Dengan pertimbangan di atas, jelas sudah, bahwa moratorium tidak membawa perubahan yang signifikan dalam perekonomian Indonesia. Justru yang diperlukan saat ini adalah bukan sekedar moratorium, tapi penghapusan hutang (hapus utang lama, tolak utang baru).
Kita patut mengacungi jempol pada Menteri Luar Negeri Italia Gianfranco Fini yang secara tegas berkomitmen untuk menghapus utang Indonesia dan Srilanka senilai US$ 38 juta (sekitar Rp 348 miliar). Selain itu, dia juga mendorong negara-negara Eropa untuk melakukan hal yang sama. Langkah inilah yang penulis maksud dengan bantuan (penghapusan utang), bukan membantu tapi ujung-ujungnya nyekek dari belakang (moratorium).
Sekarang, sudah saatnya Indonesia berbenah diri, melepaskan diri dari ketergantungan asing. Ada lima cara. Pertama, memutuskan sama sekali utang luar negeri dengan negara-negara Barat.
Kedua, melakukan land reform dengan menghidupkan kembali tanah-tanah mati (ardlul mawat) untuk membangun sektor pertanian khususnya produk-produk pertanian. Seperti beras, kacang, kedelai, tebu, kelapa sawit, peternakan dan perikanan yang masuk sembako. Serta memberdayakan lahan maupun barang milik negara dan umum. Seperti laut, gunung, hutan, pantai, sungai, danau, padang rumput, pertambangan emas, minyak, timah, tembaga, nikel, gas alam, batu bara dan lain-lain.
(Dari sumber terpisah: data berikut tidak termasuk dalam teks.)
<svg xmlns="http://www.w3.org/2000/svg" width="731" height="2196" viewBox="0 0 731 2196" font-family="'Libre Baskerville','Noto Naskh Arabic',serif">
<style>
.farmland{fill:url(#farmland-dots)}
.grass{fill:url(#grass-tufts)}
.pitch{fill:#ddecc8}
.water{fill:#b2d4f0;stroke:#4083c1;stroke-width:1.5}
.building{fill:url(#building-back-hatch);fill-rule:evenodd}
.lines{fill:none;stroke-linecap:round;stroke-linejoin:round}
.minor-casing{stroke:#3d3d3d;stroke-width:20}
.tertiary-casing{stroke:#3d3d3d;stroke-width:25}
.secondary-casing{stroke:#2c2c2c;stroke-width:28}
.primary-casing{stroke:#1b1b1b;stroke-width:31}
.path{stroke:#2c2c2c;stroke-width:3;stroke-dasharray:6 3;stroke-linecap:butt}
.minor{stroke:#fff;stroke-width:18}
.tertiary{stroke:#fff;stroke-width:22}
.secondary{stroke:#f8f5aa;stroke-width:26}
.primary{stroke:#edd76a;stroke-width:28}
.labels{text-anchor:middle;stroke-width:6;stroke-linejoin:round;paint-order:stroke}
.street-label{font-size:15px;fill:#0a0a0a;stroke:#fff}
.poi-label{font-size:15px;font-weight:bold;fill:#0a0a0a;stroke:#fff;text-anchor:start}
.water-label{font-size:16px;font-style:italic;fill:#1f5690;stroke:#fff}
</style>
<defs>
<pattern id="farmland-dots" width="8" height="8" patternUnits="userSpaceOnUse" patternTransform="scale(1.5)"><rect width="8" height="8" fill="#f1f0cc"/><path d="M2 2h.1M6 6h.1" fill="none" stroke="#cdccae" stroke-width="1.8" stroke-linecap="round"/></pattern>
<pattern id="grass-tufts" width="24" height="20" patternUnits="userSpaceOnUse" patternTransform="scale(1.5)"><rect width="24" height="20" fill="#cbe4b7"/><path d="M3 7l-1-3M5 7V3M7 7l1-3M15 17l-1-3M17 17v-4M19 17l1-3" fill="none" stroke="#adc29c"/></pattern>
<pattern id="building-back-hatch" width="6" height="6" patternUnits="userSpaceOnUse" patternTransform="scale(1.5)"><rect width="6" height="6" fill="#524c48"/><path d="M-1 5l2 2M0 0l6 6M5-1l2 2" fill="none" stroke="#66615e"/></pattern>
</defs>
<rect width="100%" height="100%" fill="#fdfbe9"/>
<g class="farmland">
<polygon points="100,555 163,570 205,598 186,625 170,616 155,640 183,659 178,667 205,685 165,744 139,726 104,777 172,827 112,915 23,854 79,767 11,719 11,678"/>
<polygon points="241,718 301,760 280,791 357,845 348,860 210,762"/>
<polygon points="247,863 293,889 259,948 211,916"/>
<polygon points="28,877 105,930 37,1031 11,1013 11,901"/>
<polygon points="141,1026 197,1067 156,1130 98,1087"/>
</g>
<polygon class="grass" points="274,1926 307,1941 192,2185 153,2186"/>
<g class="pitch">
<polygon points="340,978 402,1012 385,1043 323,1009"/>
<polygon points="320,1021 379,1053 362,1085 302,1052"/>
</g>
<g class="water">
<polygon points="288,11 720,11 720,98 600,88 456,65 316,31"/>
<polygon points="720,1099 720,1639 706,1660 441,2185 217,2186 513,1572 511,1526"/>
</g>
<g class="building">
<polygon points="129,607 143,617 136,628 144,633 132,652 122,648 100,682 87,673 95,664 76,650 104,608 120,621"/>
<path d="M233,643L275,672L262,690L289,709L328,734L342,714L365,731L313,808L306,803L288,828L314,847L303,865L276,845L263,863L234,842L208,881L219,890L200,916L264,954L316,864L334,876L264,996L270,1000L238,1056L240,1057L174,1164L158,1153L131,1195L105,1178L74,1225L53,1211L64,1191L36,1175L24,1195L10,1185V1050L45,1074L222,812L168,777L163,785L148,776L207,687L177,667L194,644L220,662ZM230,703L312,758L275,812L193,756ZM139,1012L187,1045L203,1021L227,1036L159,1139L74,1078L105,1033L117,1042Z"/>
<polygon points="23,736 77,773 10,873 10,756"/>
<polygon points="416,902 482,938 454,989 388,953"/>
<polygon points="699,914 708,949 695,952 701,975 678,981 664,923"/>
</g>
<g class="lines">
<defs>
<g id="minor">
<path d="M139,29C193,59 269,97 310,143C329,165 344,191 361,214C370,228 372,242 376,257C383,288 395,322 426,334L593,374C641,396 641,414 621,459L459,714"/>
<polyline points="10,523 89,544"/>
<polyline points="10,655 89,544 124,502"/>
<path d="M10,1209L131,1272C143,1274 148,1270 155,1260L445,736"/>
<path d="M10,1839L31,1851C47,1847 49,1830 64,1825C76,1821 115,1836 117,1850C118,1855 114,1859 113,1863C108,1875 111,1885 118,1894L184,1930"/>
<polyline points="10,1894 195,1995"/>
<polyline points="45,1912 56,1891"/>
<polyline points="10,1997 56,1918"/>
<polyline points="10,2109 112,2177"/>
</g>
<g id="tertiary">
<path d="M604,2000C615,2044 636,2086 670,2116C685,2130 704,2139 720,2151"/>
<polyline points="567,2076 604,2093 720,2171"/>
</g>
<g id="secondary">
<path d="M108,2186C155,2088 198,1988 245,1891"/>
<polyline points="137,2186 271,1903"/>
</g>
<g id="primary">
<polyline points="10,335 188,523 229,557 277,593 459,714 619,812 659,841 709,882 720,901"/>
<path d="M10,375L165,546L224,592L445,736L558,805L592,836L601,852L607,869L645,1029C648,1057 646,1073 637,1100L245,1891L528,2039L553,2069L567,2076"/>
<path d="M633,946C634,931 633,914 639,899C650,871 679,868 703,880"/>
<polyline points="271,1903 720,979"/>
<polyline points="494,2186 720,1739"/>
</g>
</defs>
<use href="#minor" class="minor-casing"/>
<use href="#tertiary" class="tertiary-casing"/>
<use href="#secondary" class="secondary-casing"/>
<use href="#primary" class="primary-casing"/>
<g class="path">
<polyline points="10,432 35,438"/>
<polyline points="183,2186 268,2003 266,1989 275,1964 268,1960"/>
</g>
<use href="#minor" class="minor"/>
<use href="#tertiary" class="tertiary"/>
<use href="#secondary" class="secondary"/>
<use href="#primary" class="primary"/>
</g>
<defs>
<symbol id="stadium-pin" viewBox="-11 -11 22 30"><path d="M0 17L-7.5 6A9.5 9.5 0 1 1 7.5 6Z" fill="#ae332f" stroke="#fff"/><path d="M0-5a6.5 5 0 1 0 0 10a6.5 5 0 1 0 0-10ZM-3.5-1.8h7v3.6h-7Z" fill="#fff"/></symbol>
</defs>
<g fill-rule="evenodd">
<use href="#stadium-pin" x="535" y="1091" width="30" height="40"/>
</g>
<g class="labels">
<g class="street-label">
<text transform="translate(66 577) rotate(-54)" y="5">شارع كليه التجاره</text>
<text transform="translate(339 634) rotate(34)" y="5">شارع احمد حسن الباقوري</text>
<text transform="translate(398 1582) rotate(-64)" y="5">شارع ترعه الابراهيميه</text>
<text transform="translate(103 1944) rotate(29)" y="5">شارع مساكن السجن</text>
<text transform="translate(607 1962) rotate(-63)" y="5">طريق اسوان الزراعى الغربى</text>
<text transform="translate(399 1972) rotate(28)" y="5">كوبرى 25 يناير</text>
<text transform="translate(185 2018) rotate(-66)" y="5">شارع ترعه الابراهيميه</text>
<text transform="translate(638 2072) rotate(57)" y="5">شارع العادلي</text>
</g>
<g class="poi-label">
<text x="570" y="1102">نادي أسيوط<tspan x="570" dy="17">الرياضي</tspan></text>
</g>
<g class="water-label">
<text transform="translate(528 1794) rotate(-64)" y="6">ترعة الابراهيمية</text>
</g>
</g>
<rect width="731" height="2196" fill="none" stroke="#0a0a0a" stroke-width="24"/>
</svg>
Ketiga, memutuskan import barang-barang luar negeri yang diproduksi di dalam negeri. Agar ketergantungan pembayaran dalam bentuk mata uang asing diminimalisasi. Dan juga membatasi import dalam bentuk bahan mentah atau bahan baku yang diperlukan untuk industri dasar dan industri berat yang sarat dengan teknologi tinggi.
Keempat, memperbesar ekspor untuk barang-barang yang bernilai ekonomi tinggi, dengan catatan tidak mengganggu kebutuhan dalam negeri dan tidak memperkuat ekonomi dan eksistensi negara-negara Barat.
Kelima, memfokuskan pembangunan industri dasar sebelum industri berat dan tidak memfokuskan pada industri ringan yang parsial dan konsumtif.
Jika dilaksanakan dengan sungguh-sungguh, Indonesia bebas dari utang adalah keniscayaan. Bukankah Indonesia telah merdeka sejak 1945? Tapi nyatanya, bangsa ini sampai sekarang masih di bawah ketiak asing, apakah ini yang dinamakan merdeka? Paparan di atas bukan merarti kita berprasangka buruk (su’udzan) kepada orang asing, tapi realitas di atas adalah hal yang maklum. Sebab, yang bermain dalam logika asing (negara-negara kreditor) adalah logika balas budi (nalar imperialisme), bukan tulus dan ikhlas. []
Sumber: Harian Jakarta, 1 Pebruari 2005.